You had a stroke? We can fix that!

As nurses, we talk a lot about the versatility of nursing and why its better than the other medical fields, yet rarely do nurses move departments. As a Neuro ICU nurse, who literally and figuratively got pooped on by patients, after a couple years I was ready for a move off the floor without having to go back to school for ARNP or CRNA, like most of my ICU coworkers and the procedural area was that move.

From the floor perspective, what is done in the OR or procedural areas was a mystery. I know my patient left the floor one way and most often came back with a new tube sticking out of them. The in between was unknown and I quite frankly was fine with it that way. Sure, you have to make the random call to ask if you’re supposed to give this beta blocker or anticonvulsant but that was the extent of the contact I had with a procedural nurse.

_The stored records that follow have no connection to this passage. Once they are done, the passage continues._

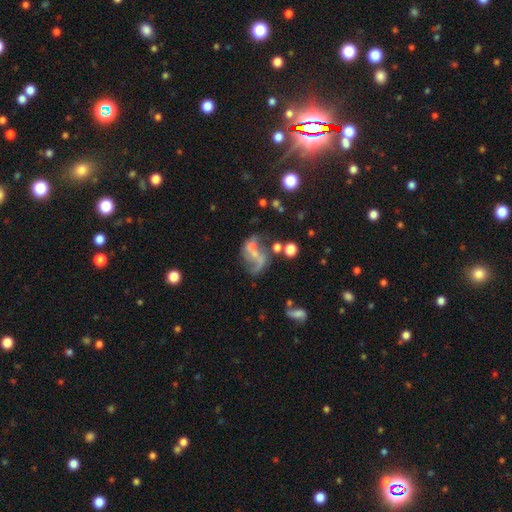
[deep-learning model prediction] Overall: featured or disk (65%). Edge-on disk: no (97%). Bar: no (58%; weak 30%). Spiral arms: yes (69%; no 31%). Bulge size: small (41%; none 37%). Merging: merger (29%; none 28%).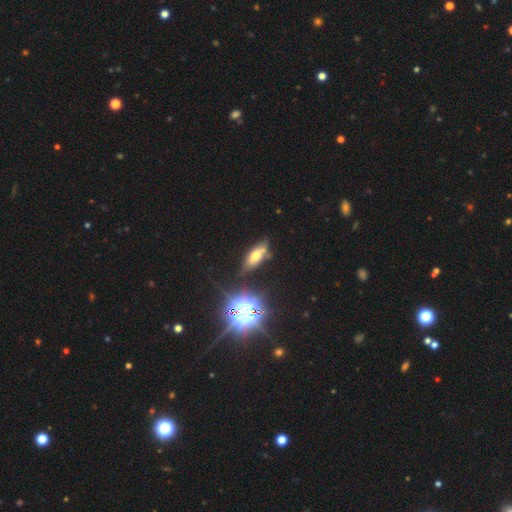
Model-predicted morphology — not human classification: type=smooth (50%); merging=none (64%).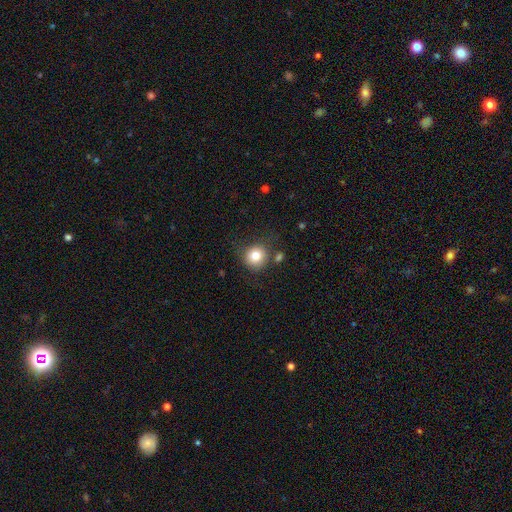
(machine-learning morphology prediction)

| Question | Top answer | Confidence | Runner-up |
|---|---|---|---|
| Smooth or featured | smooth | 81% | star or artifact (11%) |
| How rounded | round | 90% | in between (9%) |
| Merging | none | 77% | minor disturbance (12%) |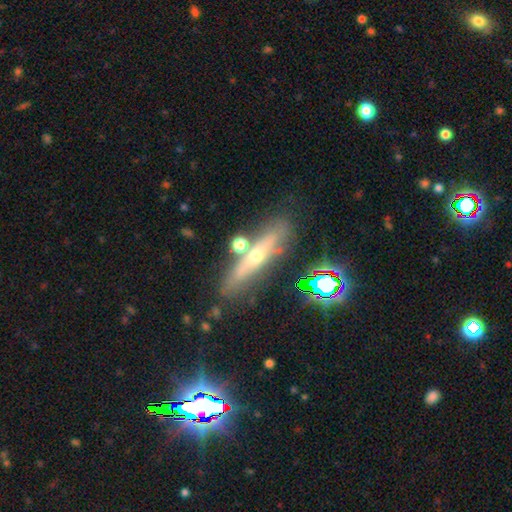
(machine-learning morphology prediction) featured or disk 57%, smooth 26%, star or artifact 17%. Down the decision tree: edge-on disk — yes (78%); merging — none (75%).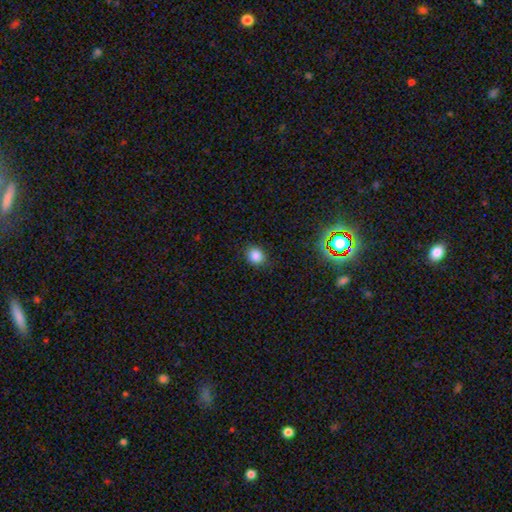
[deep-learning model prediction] Q: Smooth or featured?
A: smooth (84%); runner-up: star or artifact (12%)
Q: How rounded?
A: round (72%); runner-up: in between (28%)
Q: Merging?
A: none (86%); runner-up: minor disturbance (10%)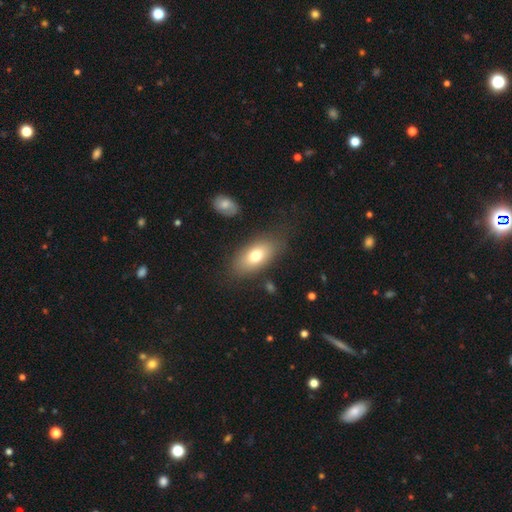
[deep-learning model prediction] Smooth or featured? smooth (74%)
How rounded? in between (89%)
Merging? none (78%)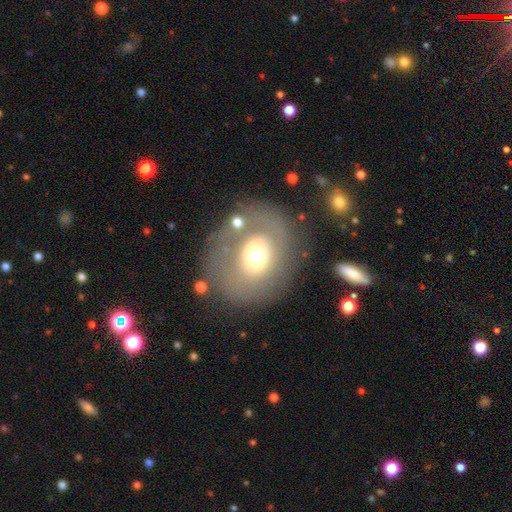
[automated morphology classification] Smooth or featured?
  - smooth: 48% *
  - featured or disk: 41%
  - star or artifact: 11%
Merging?
  - none: 62% *
  - minor disturbance: 16%
  - major disturbance: 15%
  - merger: 8%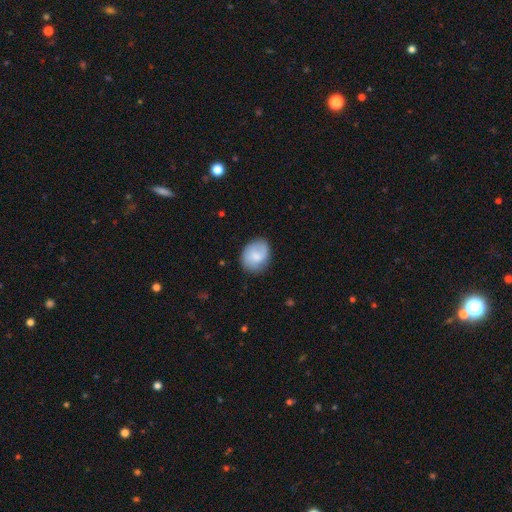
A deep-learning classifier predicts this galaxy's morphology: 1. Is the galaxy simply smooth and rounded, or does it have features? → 68% smooth, 25% featured or disk, 7% star or artifact.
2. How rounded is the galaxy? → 50% round, 49% in between, 1% cigar-shaped.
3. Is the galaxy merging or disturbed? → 74% none, 19% minor disturbance, 5% major disturbance, 1% merger.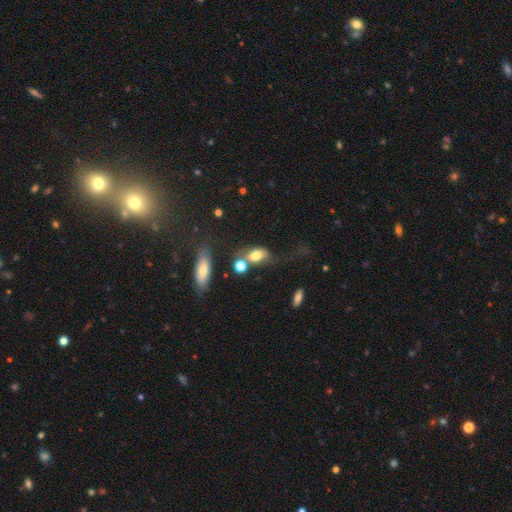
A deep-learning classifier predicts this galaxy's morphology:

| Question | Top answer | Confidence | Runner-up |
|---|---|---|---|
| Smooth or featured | smooth | 71% | featured or disk (19%) |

Then came the Interventional Neurology Radiology lab, the answers to all my prayers. INR nursing is an awesome mix of ICU and OR. We are part of a team of radiology techs, nurses and interventional neuroradiology physicians caring for patients with neurovascular issues. Patients present to our department at all levels of acuity from outpatient diagnostic status to life threatening large vessel occlusions and brain bleeds requiring airway and hemodynamic management to survive.

The beauty of procedural nursing is that no two days are the same. One day you’ll be slammed, stuck in the lab until 8pm with no lunch break and the next there are 2 cases, no emergencies and you leave by 12pm. There is a delightful lack of monotony.

I remember the first day that we were done in the lab by 11am and I got to leave, I thought I had won the nursing lottery, that absolutely does not happen on the floor. Neurology is not a well liked specialty by most nurses and those who do it, tend to specialize themselves into a corner. The INR lab is a world of opportunity for the Neuro nurse to have optimal job satisfaction. The hours, patients and acuity vary, leaving you seldom bored.

When a stroke comes to the department, it is an emergency, as we do the embolectomies (pulling out the clot that is occluding the vessel), this is a rush -rush, get ’em on the table and pull the thing out situation, but its executed like a silent symphony with no conductor, everyone knows their role and work as a team.

The end result is instant gratification, the patient that came to us nonverbal, with right side facial droop and can’t raise their right arm is now completely back to normal, fully functioning. The feeling, as the nurse, that you get witnessing this, is nothing short of amazing.

Nursing can be frustrating and thankless, but I have never felt more appreciated by the patients or physicians than in this department. Point is, fellow nurses, step out of your comfort zone, before you get burnt out, give up on being an RN and decide to move on to NP or CRNA, and give another area a chance, you might find the pot at end of the nursing rainbow.